Chi era Muriel Oddenino
(ansa)
A Poirino, Muriel era per tutti la figlia del “dottore”, quel medico di famiglia che per una vita si è preso cura della comunità, in pensione da due anni. Nata nel 1995, ultima di tre fratelli, Muriel aveva negli occhi la curiosità di chi non si accontenta della superficie. Laureata a Torino e poi ricercatrice al dipartimento di Scienze della Terra dell’Università di Genova, era già una firma dell’ecologia marina.
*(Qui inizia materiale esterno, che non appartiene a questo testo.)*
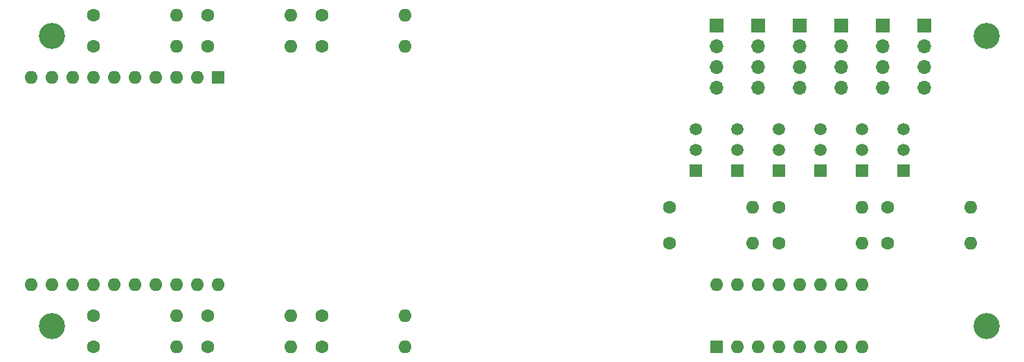
<source format=gbs>
G04 #@! TF.GenerationSoftware,KiCad,Pcbnew,(6.0.0-0)*
G04 #@! TF.CreationDate,2023-09-24T20:44:22+01:00*
G04 #@! TF.ProjectId,main-board,6d61696e-2d62-46f6-9172-642e6b696361,rev?*
G04 #@! TF.SameCoordinates,Original*
G04 #@! TF.FileFunction,Soldermask,Bot*
G04 #@! TF.FilePolarity,Negative*
%FSLAX46Y46*%
G04 Gerber Fmt 4.6, Leading zero omitted, Abs format (unit mm)*
G04 Created by KiCad (PCBNEW (6.0.0-0)) date 2023-09-24 20:44:22*
%MOMM*%
%LPD*%
G01*
G04 APERTURE LIST*
%ADD10C,1.600000*%
%ADD11O,1.600000X1.600000*%
%ADD12R,1.600000X1.600000*%
%ADD13C,3.200000*%
%ADD14C,1.500000*%
%ADD15R,1.500000X1.500000*%
%ADD16R,1.700000X1.700000*%
%ADD17O,1.700000X1.700000*%
G04 APERTURE END LIST*
D10*
X55880000Y-24130000D03*
D11*
X66040000Y-24130000D03*
X43180000Y-53340000D03*
X40640000Y-53340000D03*
X38100000Y-53340000D03*
X35560000Y-53340000D03*
X33020000Y-53340000D03*
X30480000Y-53340000D03*
X27940000Y-53340000D03*
X25400000Y-53340000D03*
X22860000Y-53340000D03*
X20320000Y-53340000D03*
X20320000Y-27940000D03*
X22860000Y-27940000D03*
X25400000Y-27940000D03*
X27940000Y-27940000D03*
X30480000Y-27940000D03*
X33020000Y-27940000D03*
X35560000Y-27940000D03*
X38100000Y-27940000D03*
X40640000Y-27940000D03*
D12*
X43180000Y-27940000D03*
D13*
X22860000Y-58420000D03*
D14*
X106680000Y-36830000D03*
X106680000Y-34290000D03*
D15*
X106680000Y-39370000D03*
X101600000Y-39370000D03*
D14*
X101600000Y-34290000D03*
X101600000Y-36830000D03*
D15*
X111760000Y-39370000D03*
D14*
X111760000Y-34290000D03*
X111760000Y-36830000D03*
D15*
X127000000Y-39370000D03*
D14*
X127000000Y-34290000D03*
X127000000Y-36830000D03*
D11*
X104130000Y-53330000D03*
X121910000Y-60950000D03*
X106670000Y-53330000D03*
X119370000Y-60950000D03*
X109210000Y-53330000D03*
X116830000Y-60950000D03*
X111750000Y-53330000D03*
X114290000Y-60950000D03*
X114290000Y-53330000D03*
X111750000Y-60950000D03*
X116830000Y-53330000D03*
X109210000Y-60950000D03*
X119370000Y-53330000D03*
X106670000Y-60950000D03*
X121910000Y-53330000D03*
D12*
X104130000Y-60950000D03*
D10*
X27940000Y-20320000D03*
D11*
X38100000Y-20320000D03*
D10*
X55880000Y-60960000D03*
D11*
X66040000Y-60960000D03*
D10*
X27940000Y-24130000D03*
D11*
X38100000Y-24130000D03*
D10*
X55880000Y-57150000D03*
D11*
X66040000Y-57150000D03*
D10*
X41910000Y-20320000D03*
D11*
X52070000Y-20320000D03*
D10*
X41910000Y-60960000D03*
D11*
X52070000Y-60960000D03*
D10*
X41910000Y-24130000D03*
D11*
X52070000Y-24130000D03*
D10*
X41910000Y-57150000D03*
D11*
X52070000Y-57150000D03*
X135255000Y-48260000D03*
D10*
X125095000Y-48260000D03*
D11*
X135255000Y-43815000D03*
D10*
X125095000Y-43815000D03*
D11*
X121920000Y-48260000D03*
D10*
X111760000Y-48260000D03*
D11*
X121920000Y-43815000D03*
D10*
X111760000Y-43815000D03*
X98425000Y-48260000D03*
D11*
X108585000Y-48260000D03*
D10*
X55880000Y-20320000D03*
D11*
X66040000Y-20320000D03*
X108585000Y-43815000D03*
D10*
X98425000Y-43815000D03*
X27940000Y-60960000D03*
D11*
X38100000Y-60960000D03*
D10*
X27940000Y-57150000D03*
D11*
X38100000Y-57150000D03*
D14*
X121920000Y-36830000D03*
X121920000Y-34290000D03*
D15*
X121920000Y-39370000D03*
D14*
X116840000Y-36830000D03*
X116840000Y-34290000D03*
D15*
X116840000Y-39370000D03*
D16*
X129540000Y-21600000D03*
D17*
X129540000Y-24140000D03*
X129540000Y-26680000D03*
X129540000Y-29220000D03*
D16*
X124460000Y-21600000D03*
D17*
X124460000Y-24140000D03*
X124460000Y-26680000D03*
X124460000Y-29220000D03*
X119380000Y-29220000D03*
X119380000Y-26680000D03*
X119380000Y-24140000D03*
D16*
X119380000Y-21600000D03*
D17*
X114300000Y-29220000D03*
X114300000Y-26680000D03*
X114300000Y-24140000D03*
D16*
X114300000Y-21600000D03*
D17*
X109220000Y-29220000D03*
X109220000Y-26680000D03*
X109220000Y-24140000D03*
D16*
X109220000Y-21600000D03*
D17*
X104140000Y-29220000D03*
X104140000Y-26680000D03*
X104140000Y-24140000D03*
D16*
X104140000Y-21600000D03*
D13*
X137160000Y-58420000D03*
X22860000Y-22860000D03*
X137160000Y-22860000D03*
M02*

</source>
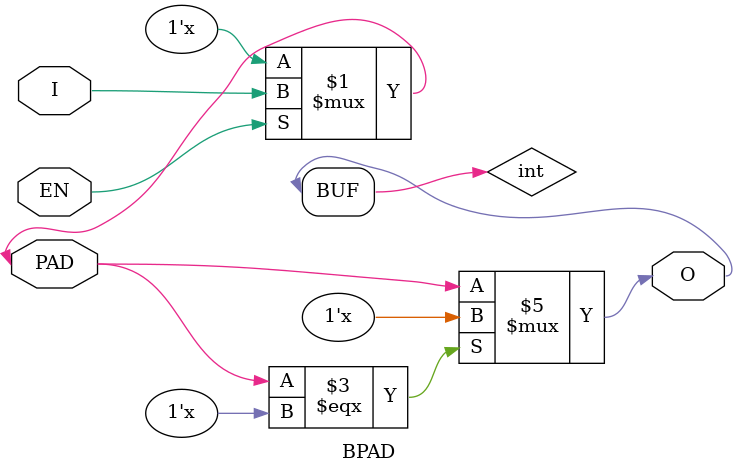
<source format=v>
module BPAD (PAD, EN, I, O);        // Fast bi-direct buffer only PAD.
parameter   WIDE    = 1;

input [WIDE-1:0]    I;
input               EN;
output [WIDE-1:0]   O;
inout [WIDE-1:0]    PAD;

reg [WIDE-1:0]      int;
wire [WIDE-1:0] PAD = EN ? I : {WIDE{1'bz}};
always @ (PAD)
    if (PAD === {WIDE{1'bz}})
        int <= {WIDE{1'bx}};
     else int <= PAD;

assign  O = int;
endmodule

</source>
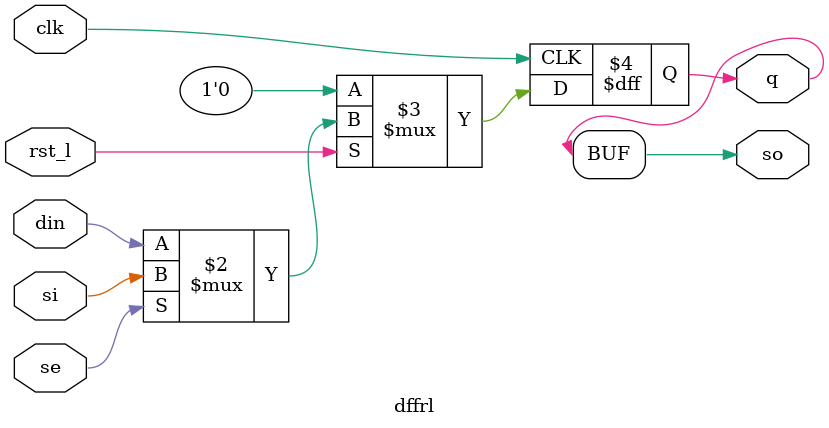
<source format=v>
module dffrl (din, clk, rst_l, q, se, si, so);
parameter SIZE = 1;
input	[SIZE-1:0]	din ;	
input			clk ;	
input			rst_l ;	
output	[SIZE-1:0]	q ;	
input			se ;	
input	[SIZE-1:0]	si ;	
output	[SIZE-1:0]	so ;	
reg 	[SIZE-1:0]	q ;
`ifdef NO_SCAN
always @ (posedge clk)
	q[SIZE-1:0]  <= rst_l ? din[SIZE-1:0] : {SIZE{1'b0}};
`else
always @ (posedge clk)
	q[SIZE-1:0]  <= rst_l ? ((se) ? si[SIZE-1:0]  : din[SIZE-1:0] ) : {SIZE{1'b0}};
assign so[SIZE-1:0] = q[SIZE-1:0] ;
`endif
endmodule
</source>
Solo pochi mesi fa aveva pubblicato con altri colleghi uno studio sulla Posidonia oceanica, la pianta che permette al mare di respirare. L’ex sindaca di Poirino, Angelita Mollo, ne parla con il cuore spezzato: «Un dolore immenso e terribile che ci lascia tutti sconvolti e senza parole. Me la ricordo piccina, una bellissima bambina bionda... Una tragedia che colpisce una famiglia stimata e una giovane vita dedicata alla scienza». Quel sorriso puro era diventato il volto di una generazione di scienziati che non ha paura di sporcarsi le mani o di immergersi per ore, pur di capire come salvare i coralli dal riscaldamento globale.